Using the Trained Package
The complete package file, having been trained for a classification, regression or time series task, is ready for use in a live deployment environment. This can be integrated into a custom software stack with a bespoke UI (see the Developer Guide) or executed from the same jar used for training.
Prediction for classification and regression models
Prediction is carried out in the same way as for training, however instead of the train task the predict task is used. The predict task requires as input the package file created during training and the data to containing the predictor value(s), thus:
java –jar engine-x.x.x-standalone.jar predict <package file path> <training csv path>
Once complete, this process will write a CSV of classified data to the output directory. This csv will contain all the original input data but also:
- For classification packages:
- The confidence scores for classification against each classifier in the yaml file
- This is important so that these raw scores can be interrogated for your use case (such as sorting, or comparing the final data).
- A final class label. This is calculated by selecting the class with the highest confidence score.
- You may wish to modify this approach which can be done by interrogating the raw confidence scores.
- The confidence scores for classification against each classifier in the yaml file
- For regression packages:
- The predicted numeric value produced by the model.
This csv is a standard format and so can be loaded into other software (such as visualisation tools) without the need to integrate the Cognitive Engine codebase.

#### DATASET CONTENT:
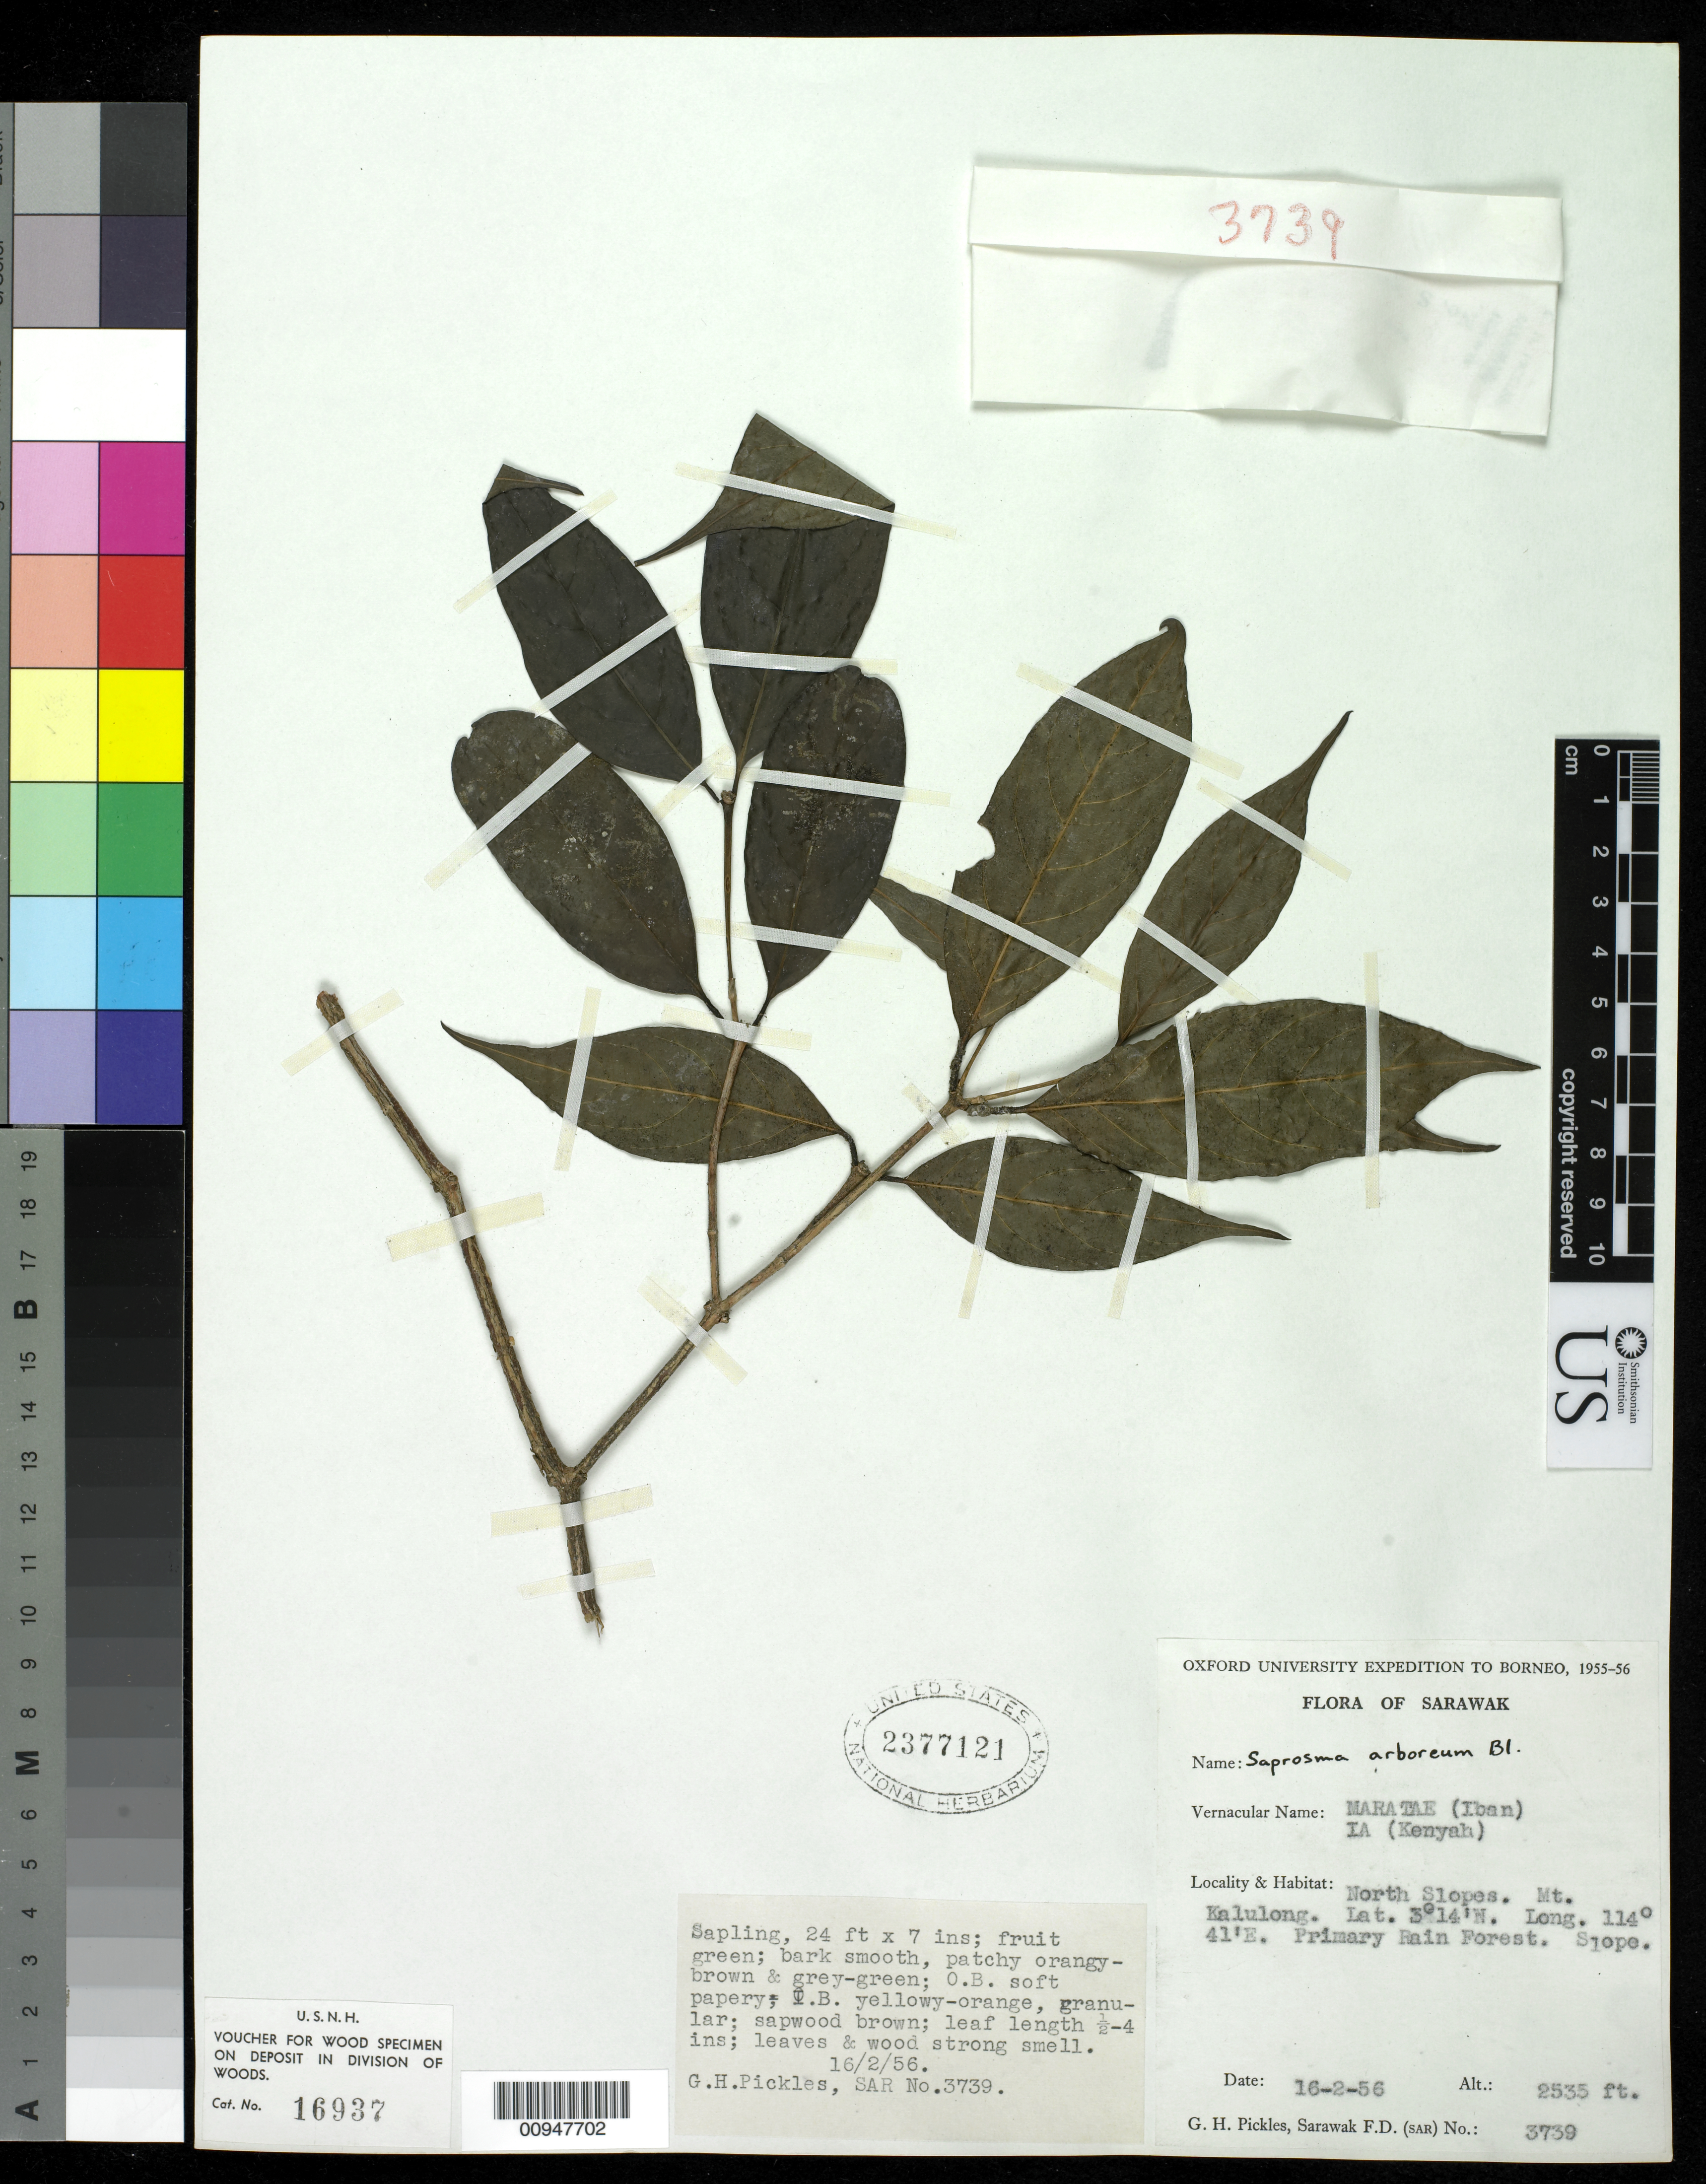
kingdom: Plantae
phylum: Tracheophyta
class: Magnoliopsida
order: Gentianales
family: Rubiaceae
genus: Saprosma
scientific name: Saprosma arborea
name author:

#### EXERCISE REQUIREMENTS:
Reproduce the stretch of the trained-package guide from "Using the Trained" through "used for training.".

#### RESPONSE:
Using the Trained Package
The complete package file, having been trained for a classification, regression or time series task, is ready for use in a live deployment environment. This can be integrated into a custom software stack with a bespoke UI (see the Developer Guide) or executed from the same jar used for training.